N3, Jakarta ~ Komisi
Pemberantasan Korupsi meminta Kementerian Kesehatan mendisiplinkan
rumah sakit dalam menyusun rencana kebutuhan obat yang jadi basis
penghitungan kebutuhan obat nasional.
Ketidakdisiplinan PiS menyusun RKO
turut memicu kelangkaan obat yang merugikan pasien yang jadi peserta
Jaminan Kesehatan Nasional.
Wakil
Ketua Komisi Pemberantasan Korupsi (KPK) Alexander Marwata, di Gedung
KPK, di Jakarta, menyatakan, rencana kebutuhan obat (RKO)
tahunan RS yang tak disampaikan membuat lelang kebutuhan obat di katalog
elektronik tak sesuai kebutuhan nil.

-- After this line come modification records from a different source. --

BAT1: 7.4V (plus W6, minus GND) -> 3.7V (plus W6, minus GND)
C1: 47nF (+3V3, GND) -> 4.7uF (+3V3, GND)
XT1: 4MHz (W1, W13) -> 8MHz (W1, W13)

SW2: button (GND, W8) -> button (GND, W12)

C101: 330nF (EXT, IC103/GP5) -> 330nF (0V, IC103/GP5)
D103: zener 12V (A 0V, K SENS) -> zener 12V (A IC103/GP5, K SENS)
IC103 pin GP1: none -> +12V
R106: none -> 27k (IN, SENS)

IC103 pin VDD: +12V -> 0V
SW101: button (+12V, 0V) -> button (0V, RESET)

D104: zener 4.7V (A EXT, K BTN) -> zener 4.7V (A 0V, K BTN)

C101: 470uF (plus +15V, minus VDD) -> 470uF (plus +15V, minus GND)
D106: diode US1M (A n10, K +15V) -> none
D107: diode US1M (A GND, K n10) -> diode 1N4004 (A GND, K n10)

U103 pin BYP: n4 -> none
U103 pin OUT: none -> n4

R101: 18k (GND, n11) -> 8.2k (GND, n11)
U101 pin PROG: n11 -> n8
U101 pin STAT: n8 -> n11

Saat obat tak tersedia, pasien
terpaksa membeli obat nongenerik di luar RS dan tak bisa ditagihkan ke
Badan Penyelenggara Jaminan Sosial Kesehatan.
"Penyusunan RKO belum berjalan baik. Kami dorong lewat Menteri Kesehatan agar RKO disusun dengan baik," ujarnya.
Menurut
Deputi Bidang Pencegahan KPK Pahala Nainggolan, pasar obat di Indonesia
pada 2016 diperkirakan Rp 69 triliun, 60 persennya obat dengan resep.
Dari jumlah itu, Rp 5 triliun ialah obat generik yang sebagian besar
digunakan 169 juta peserta JKN. Saat obat tidak ada, puskesmas merujuk
pasien ke RS sehingga ada penumpukan pasien di RS. "Saat obat tak ada,
RS rujuk balik lalu memberi resep yang harus ditebus pasien," ujarnya.